For me, that’s been designing my own merch and selling it through my online store to get some extra rent cash.
I’ve also been super vocal online about taking freelance gigs, so I’ve been working on various projects that have shown up in my email inbox — from album artwork to merch lines!
Every recent workday has been remote and work from home, so that typically looks like managing my online store and getting orders processed and shipped out, working on content for Alt Citizen, and designing merch for various bands through Second City Prints.
There is no typical day, and really enjoy the variety of work that I do. As we are currently all working and learning from home during COVID, my work is currently focusing on helping adults and children manage their new intensified technology lives as best as possible.
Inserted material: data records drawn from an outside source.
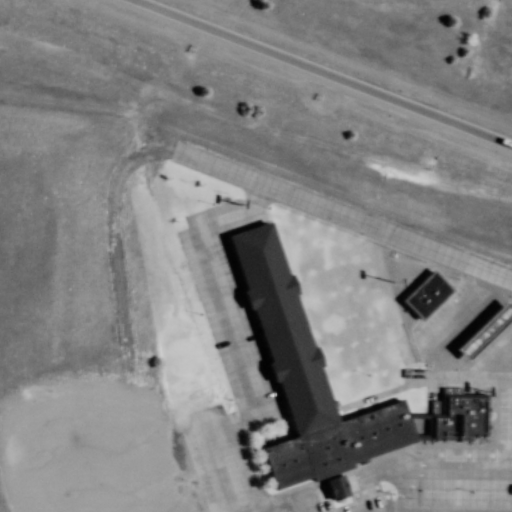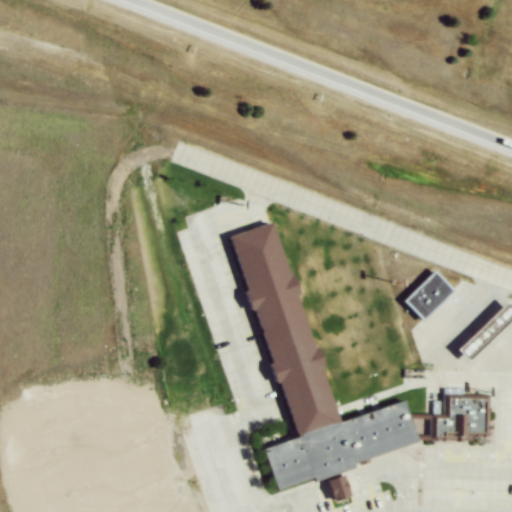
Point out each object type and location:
road: (320, 72)
road: (344, 219)
building: (423, 294)
building: (423, 295)
building: (481, 332)
building: (299, 374)
building: (306, 379)
building: (457, 415)
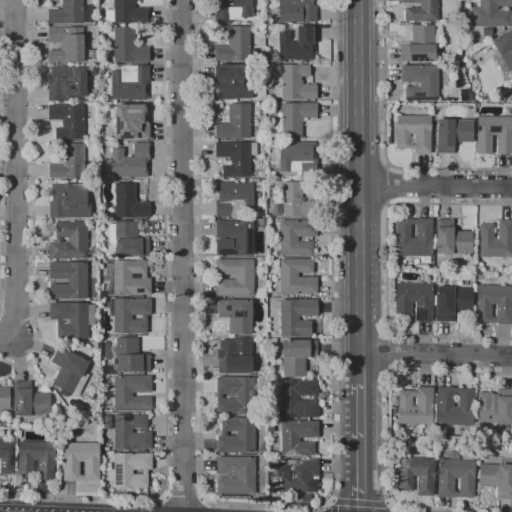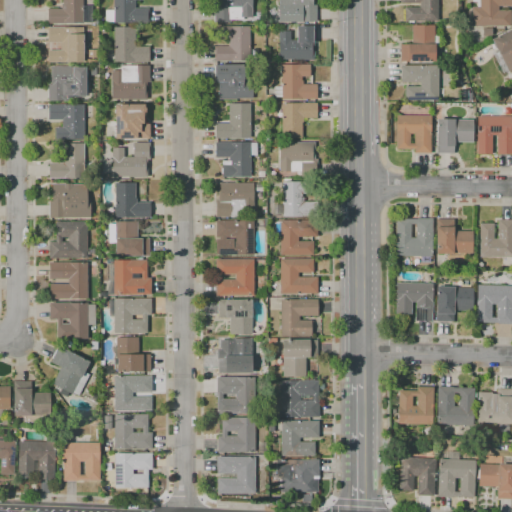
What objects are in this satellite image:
building: (231, 10)
building: (232, 10)
building: (418, 10)
building: (421, 10)
building: (294, 11)
building: (296, 11)
building: (127, 12)
building: (65, 13)
building: (70, 13)
building: (127, 13)
building: (490, 13)
building: (491, 13)
building: (85, 14)
building: (64, 44)
building: (66, 44)
building: (232, 44)
building: (234, 44)
building: (296, 44)
building: (298, 44)
building: (417, 45)
building: (420, 45)
building: (126, 46)
building: (128, 46)
building: (503, 48)
building: (504, 50)
rooftop solar panel: (420, 56)
building: (92, 71)
road: (217, 72)
building: (420, 81)
building: (65, 82)
building: (130, 82)
building: (231, 82)
building: (232, 82)
building: (294, 82)
building: (420, 82)
building: (66, 83)
building: (128, 83)
building: (295, 83)
rooftop solar panel: (416, 93)
building: (464, 95)
building: (271, 98)
rooftop solar panel: (419, 99)
building: (511, 106)
building: (294, 118)
building: (295, 118)
building: (66, 120)
building: (68, 121)
building: (129, 122)
building: (130, 122)
building: (233, 123)
building: (235, 123)
rooftop solar panel: (497, 127)
building: (412, 133)
building: (414, 133)
building: (451, 133)
building: (452, 134)
building: (493, 134)
building: (494, 134)
road: (385, 144)
building: (295, 156)
building: (236, 157)
building: (297, 157)
building: (233, 158)
building: (129, 161)
building: (131, 161)
building: (67, 162)
building: (69, 163)
road: (15, 171)
building: (261, 174)
road: (390, 186)
road: (435, 186)
road: (359, 191)
building: (233, 198)
building: (67, 200)
building: (234, 200)
building: (293, 200)
building: (296, 200)
building: (69, 201)
building: (127, 202)
building: (129, 202)
building: (237, 236)
building: (293, 236)
building: (295, 237)
building: (412, 237)
building: (232, 238)
building: (414, 238)
building: (450, 238)
building: (127, 239)
building: (452, 239)
building: (495, 239)
building: (67, 240)
building: (128, 240)
building: (496, 240)
building: (70, 241)
rooftop solar panel: (247, 243)
rooftop solar panel: (226, 254)
road: (182, 255)
building: (295, 276)
building: (129, 277)
building: (232, 277)
building: (235, 277)
building: (297, 277)
building: (129, 278)
building: (67, 280)
building: (68, 280)
rooftop solar panel: (140, 290)
building: (412, 300)
building: (415, 300)
building: (450, 301)
building: (451, 302)
building: (492, 304)
building: (494, 304)
rooftop solar panel: (228, 308)
rooftop solar panel: (237, 313)
building: (89, 314)
building: (130, 314)
building: (234, 314)
rooftop solar panel: (242, 314)
building: (129, 315)
building: (236, 315)
building: (295, 316)
building: (297, 316)
rooftop solar panel: (419, 316)
building: (72, 319)
building: (68, 320)
road: (479, 338)
road: (8, 341)
building: (270, 342)
road: (391, 353)
building: (295, 355)
road: (436, 355)
building: (128, 356)
building: (235, 356)
building: (296, 356)
building: (126, 357)
building: (235, 357)
building: (67, 371)
building: (69, 371)
building: (130, 393)
building: (132, 393)
building: (232, 395)
building: (235, 395)
building: (3, 397)
building: (4, 398)
building: (297, 398)
building: (297, 398)
building: (27, 400)
building: (29, 400)
building: (414, 406)
building: (415, 406)
building: (453, 406)
building: (455, 406)
building: (494, 406)
building: (495, 407)
road: (388, 413)
building: (107, 422)
building: (130, 432)
building: (131, 432)
building: (235, 435)
building: (236, 435)
building: (296, 437)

If I take you thought my day yesterday:
- I wrote an newspaper opinion article on how online learning is affecting families and teachers.
- I prepared and presented a TV segment on healthy and safe family screen time habits during COVID.
- I am undertaken a research project on how confident parents feel guiding their children’s technology use. I am collecting data via Facebook so worked on my data collection methods.
- I am writing a book on how to live a great digital life, and spoke to my new publisher about the chapter breakdown of the book.
- I worked with UK Cabinet on understanding the impact of learning from home during COVID for children and families without adequate technology access.
- I developed new content for my TechClever course for parents.